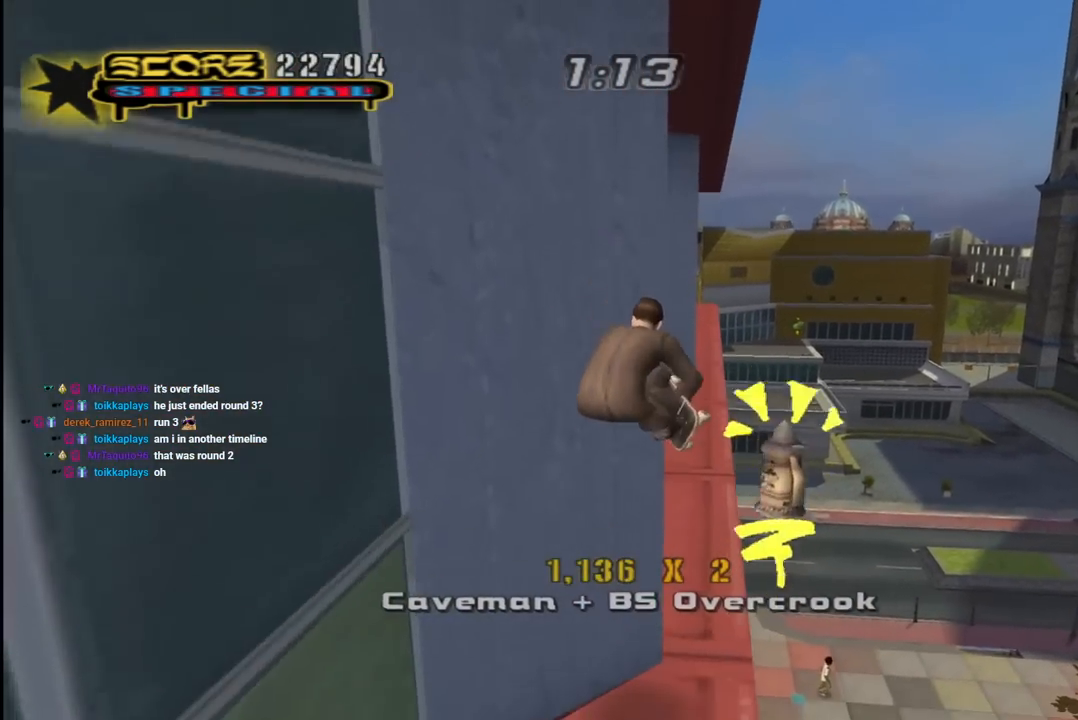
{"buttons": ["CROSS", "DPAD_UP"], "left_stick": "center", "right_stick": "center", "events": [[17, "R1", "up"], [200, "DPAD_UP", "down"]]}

____

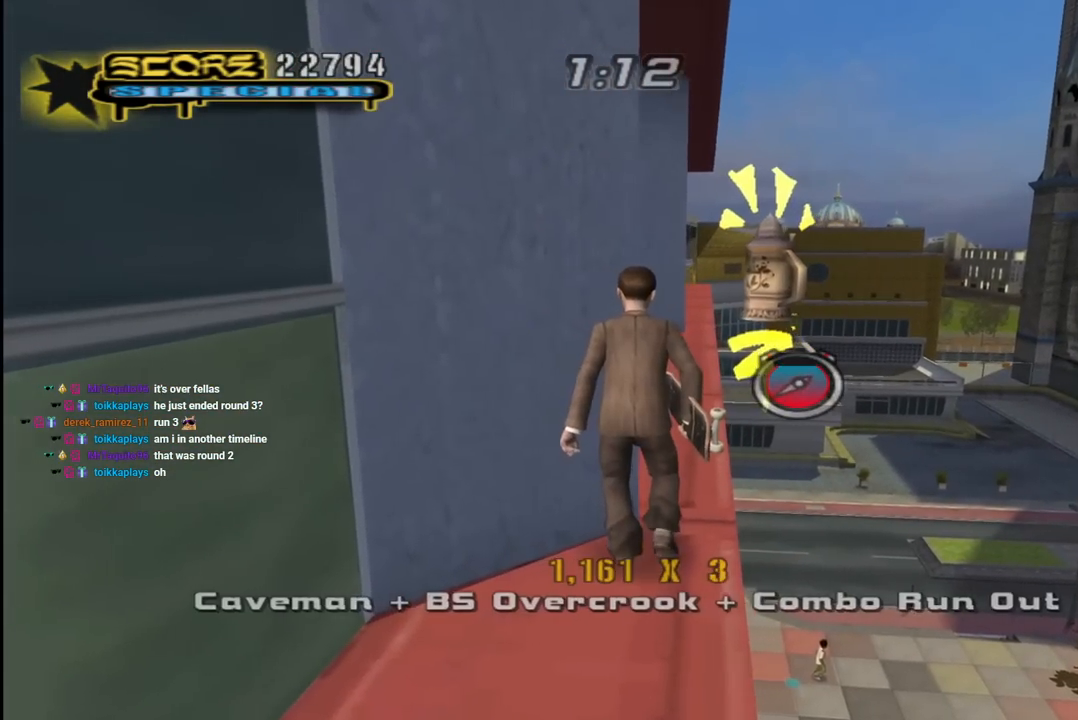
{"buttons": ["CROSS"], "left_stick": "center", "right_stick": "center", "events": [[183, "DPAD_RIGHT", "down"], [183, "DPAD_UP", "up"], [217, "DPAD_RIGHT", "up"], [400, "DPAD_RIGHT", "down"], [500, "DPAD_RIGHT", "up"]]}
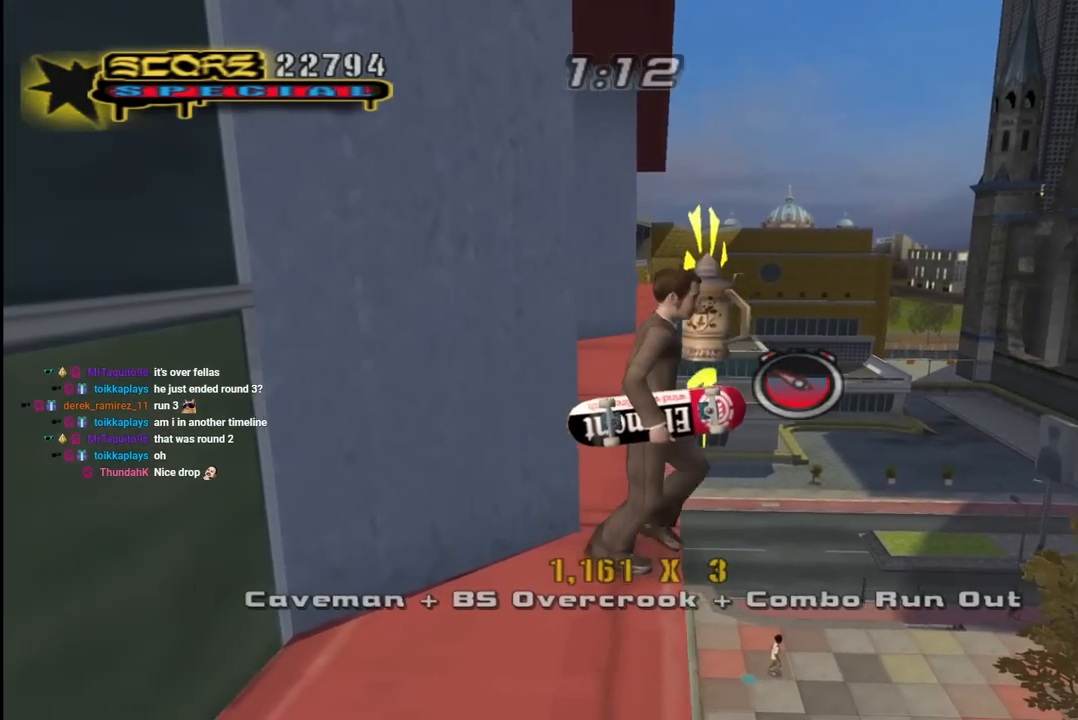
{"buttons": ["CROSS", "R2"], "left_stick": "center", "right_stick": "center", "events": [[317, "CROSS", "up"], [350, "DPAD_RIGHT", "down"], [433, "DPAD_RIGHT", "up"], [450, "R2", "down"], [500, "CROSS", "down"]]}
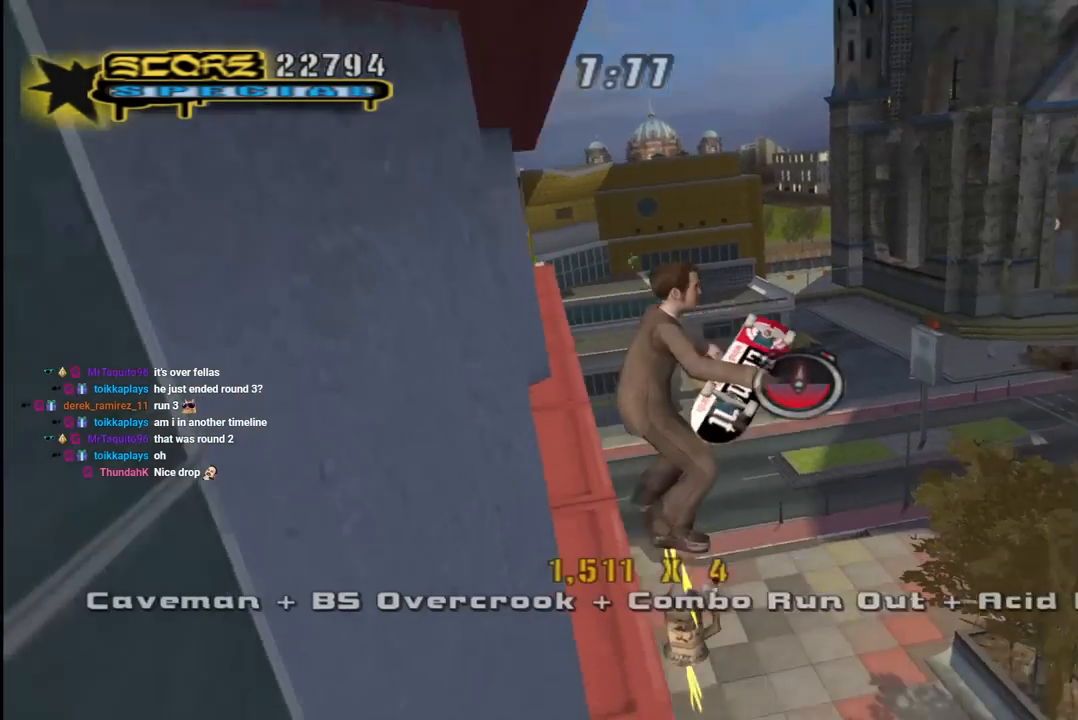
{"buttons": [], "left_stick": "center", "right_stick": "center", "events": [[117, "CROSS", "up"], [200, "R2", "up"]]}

____

## YOUR OBJECTIVE
How many lines of the data contain the word "down"? Answer with the number alone.

## FINISHED TASK
3